Goal A>
List every new error code that the share group excerpt says KIP-932 introduces.
Goal B>
In the share group excerpt, what default value is given for group.share.session.timeout.ms?
Goal C>
From the share group excerpt, reproduce the stretch from "consumer = config.consumer" through "acknowledgment via acknowledge()" verbatim.

Excerpt>
+--
Statistics Schema Differences

Metric Consumer Group Share Group
Group state cgrp.state (up, etc.) sgrp.state (empty/stable/dead)
Join state cgrp.join_state N/A (no client-side joining)
Rebalance cgrp.rebalance_* N/A (server-side assignment)
Partition lag cgrp.topics.*.partitions.*.lag N/A (different semantics)
SPSO/SPEO N/A sgrp.topics.*.partitions.*.spso/speo
In-flight N/A sgrp.topics.*.partitions.*.in_flight
Acquired N/A sgrp.topics.*.partitions.*.acquired

Error Handling

New Error Codes

KIP-932 introduces new error codes that librdkafka will expose:

Error Code Description Handling
SHARE_SESSION_NOT_FOUND Share session expired/invalid Re-establish session
SHARE_PARTITION_NOT_FOUND Partition not available Retry or resubscribe
INVALID_SHARE_SESSION_EPOCH Stale session epoch Re-poll to get new epoch
FENCED_STATE_EPOCH State epoch mismatch Internal retry
INVALID_RECORD_STATE Invalid state transition Check acknowledgment logic

Error Class Extensions

module Rdkafka
  class RdkafkaError < StandardError
    # Existing error codes...

    # NEW: Helper to check if error is share group related
    def share_group_error?
      # Check against share group error codes
    end
  end
end

Configuration Options

Share Group Specific Settings

These configuration options will be passed through to librdkafka:

Config Key Default Description
group.type consumer Group type: consumer or share
group.share.record.lock.duration.ms 30000 Acquisition lock timeout
group.share.heartbeat.interval.ms 3000 Heartbeat frequency
group.share.session.timeout.ms 45000 Session timeout
group.share.min.record.lock.duration.ms 15000 Minimum lock duration
group.share.max.record.lock.duration.ms 60000 Maximum lock duration

Configuration Example

config = Rdkafka::Config.new(
  'bootstrap.servers': 'localhost:9092',
  'group.id': 'my-share-group',
  'group.type': 'share',
  'group.share.record.lock.duration.ms': 30000,
  'group.share.heartbeat.interval.ms': 3000,
  'group.share.session.timeout.ms': 45000
)

consumer = config.consumer

Acknowledgment Mode

KIP-932 defines two acknowledgment modes:

  • Implicit: Records acknowledged via poll() or commit()
  • Explicit: Per-record acknowledgment via acknowledge()
# Implicit mode (auto-acknowledge on next poll)
config = Rdkafka::Config.new(
  # ...
  'share.acknowledgement.mode': 'implicit'
)

# Explicit mode (must call acknowledge)
config = Rdkafka::Config.new(
  # ...
  'share.acknowledgement.mode': 'explicit'
)

Usage Example

# Create share group consumer
config = Rdkafka::Config.new(
  'bootstrap.servers': 'localhost:9092',
  'group.id': 'job-processors',
  'group.type': 'share',
  'share.acknowledgement.mode': 'explicit'
)
+--
Data>
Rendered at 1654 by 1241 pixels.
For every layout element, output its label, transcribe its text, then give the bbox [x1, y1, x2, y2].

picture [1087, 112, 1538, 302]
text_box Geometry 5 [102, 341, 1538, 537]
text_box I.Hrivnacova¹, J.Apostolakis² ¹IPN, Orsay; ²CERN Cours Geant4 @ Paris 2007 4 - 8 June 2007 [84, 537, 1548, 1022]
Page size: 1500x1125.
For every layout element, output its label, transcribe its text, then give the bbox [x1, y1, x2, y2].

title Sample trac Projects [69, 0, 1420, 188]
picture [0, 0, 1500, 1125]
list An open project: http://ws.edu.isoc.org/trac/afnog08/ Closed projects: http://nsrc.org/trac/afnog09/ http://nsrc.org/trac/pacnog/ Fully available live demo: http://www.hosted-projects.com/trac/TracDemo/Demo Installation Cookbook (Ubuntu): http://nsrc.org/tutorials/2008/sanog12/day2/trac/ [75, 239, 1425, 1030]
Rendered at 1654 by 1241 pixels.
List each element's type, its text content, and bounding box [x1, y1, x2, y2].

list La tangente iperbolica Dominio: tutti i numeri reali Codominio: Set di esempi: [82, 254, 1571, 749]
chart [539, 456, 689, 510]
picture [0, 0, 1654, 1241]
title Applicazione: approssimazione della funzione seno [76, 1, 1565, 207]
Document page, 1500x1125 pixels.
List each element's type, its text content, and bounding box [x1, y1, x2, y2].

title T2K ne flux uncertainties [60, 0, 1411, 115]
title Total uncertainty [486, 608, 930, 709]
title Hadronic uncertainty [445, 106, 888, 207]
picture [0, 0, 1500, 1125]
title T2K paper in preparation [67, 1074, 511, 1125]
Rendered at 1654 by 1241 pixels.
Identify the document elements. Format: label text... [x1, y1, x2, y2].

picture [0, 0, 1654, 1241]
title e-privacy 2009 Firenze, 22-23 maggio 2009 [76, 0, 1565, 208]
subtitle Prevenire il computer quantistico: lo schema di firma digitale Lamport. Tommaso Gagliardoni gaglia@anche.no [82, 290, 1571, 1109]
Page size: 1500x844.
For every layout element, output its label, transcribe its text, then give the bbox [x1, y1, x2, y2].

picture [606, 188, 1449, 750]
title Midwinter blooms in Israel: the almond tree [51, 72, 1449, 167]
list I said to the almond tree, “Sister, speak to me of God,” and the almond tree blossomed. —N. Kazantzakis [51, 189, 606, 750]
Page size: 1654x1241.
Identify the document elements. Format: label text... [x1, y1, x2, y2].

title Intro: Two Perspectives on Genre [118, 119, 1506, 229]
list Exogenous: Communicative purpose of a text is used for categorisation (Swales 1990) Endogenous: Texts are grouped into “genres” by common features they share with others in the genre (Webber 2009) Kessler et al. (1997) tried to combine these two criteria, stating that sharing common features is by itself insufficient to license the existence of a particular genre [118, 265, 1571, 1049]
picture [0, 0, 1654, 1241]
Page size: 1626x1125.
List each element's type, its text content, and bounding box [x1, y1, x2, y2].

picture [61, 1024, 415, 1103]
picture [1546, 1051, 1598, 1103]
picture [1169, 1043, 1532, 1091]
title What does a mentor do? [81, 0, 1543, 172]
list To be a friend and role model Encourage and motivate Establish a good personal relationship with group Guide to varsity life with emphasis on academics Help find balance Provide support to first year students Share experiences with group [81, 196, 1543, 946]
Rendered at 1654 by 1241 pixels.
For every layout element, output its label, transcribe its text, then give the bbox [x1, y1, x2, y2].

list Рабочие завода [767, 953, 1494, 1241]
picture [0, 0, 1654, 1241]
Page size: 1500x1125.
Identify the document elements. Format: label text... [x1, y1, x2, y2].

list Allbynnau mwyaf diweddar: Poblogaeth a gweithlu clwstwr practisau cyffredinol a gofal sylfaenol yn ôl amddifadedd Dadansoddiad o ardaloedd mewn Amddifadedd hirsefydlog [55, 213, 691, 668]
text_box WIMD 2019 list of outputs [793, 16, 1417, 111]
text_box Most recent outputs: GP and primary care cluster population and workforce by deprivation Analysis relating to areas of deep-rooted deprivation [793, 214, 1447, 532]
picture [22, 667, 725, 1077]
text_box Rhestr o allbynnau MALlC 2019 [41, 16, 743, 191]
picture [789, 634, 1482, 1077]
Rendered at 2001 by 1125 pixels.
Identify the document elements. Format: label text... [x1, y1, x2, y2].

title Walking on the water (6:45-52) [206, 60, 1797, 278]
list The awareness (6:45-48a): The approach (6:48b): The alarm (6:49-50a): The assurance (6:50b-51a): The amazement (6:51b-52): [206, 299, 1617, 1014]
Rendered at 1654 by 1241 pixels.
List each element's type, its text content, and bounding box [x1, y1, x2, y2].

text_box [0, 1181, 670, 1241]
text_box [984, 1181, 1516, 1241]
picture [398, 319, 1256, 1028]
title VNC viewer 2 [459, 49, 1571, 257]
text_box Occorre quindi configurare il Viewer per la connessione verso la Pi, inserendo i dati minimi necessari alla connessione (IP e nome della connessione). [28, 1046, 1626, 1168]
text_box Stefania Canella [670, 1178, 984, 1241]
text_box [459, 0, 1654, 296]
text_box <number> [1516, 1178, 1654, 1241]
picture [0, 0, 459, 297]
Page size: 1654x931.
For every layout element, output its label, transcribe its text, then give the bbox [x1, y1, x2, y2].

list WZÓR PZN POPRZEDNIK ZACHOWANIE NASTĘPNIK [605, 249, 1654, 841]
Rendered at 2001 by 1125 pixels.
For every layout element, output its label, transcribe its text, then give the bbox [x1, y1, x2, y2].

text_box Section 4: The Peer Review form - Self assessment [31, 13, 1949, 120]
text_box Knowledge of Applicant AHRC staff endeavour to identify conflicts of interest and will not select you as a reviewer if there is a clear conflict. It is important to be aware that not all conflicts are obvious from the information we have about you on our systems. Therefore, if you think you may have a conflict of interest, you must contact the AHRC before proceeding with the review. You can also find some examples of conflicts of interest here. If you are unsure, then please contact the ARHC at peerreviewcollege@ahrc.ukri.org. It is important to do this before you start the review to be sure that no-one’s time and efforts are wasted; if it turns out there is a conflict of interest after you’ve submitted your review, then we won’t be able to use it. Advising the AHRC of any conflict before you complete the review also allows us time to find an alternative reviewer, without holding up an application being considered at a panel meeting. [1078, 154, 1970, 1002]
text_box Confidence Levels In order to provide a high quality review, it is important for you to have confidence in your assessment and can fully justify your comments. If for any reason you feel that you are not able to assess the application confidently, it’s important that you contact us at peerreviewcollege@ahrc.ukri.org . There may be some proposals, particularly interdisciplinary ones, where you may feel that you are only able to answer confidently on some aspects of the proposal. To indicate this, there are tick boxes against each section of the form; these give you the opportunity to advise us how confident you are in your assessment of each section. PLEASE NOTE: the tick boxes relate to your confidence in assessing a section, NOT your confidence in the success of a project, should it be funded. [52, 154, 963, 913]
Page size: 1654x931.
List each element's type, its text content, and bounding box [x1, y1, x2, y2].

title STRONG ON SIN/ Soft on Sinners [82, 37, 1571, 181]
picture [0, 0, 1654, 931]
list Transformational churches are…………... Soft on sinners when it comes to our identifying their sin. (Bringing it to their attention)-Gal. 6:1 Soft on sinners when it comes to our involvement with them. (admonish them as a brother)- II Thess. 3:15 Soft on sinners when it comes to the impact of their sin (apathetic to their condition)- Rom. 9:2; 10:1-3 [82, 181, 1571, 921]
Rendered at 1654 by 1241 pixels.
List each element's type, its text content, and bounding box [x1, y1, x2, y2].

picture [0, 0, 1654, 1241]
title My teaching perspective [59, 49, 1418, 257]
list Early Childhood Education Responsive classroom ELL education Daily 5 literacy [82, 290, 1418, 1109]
+--
Full solution A>
SHARE_SESSION_NOT_FOUND, SHARE_PARTITION_NOT_FOUND, INVALID_SHARE_SESSION_EPOCH, FENCED_STATE_EPOCH, INVALID_RECORD_STATE

Full solution B>
45000

Full solution C>
consumer = config.consumer

Acknowledgment Mode

KIP-932 defines two acknowledgment modes:

  • Implicit: Records acknowledged via poll() or commit()
  • Explicit: Per-record acknowledgment via acknowledge()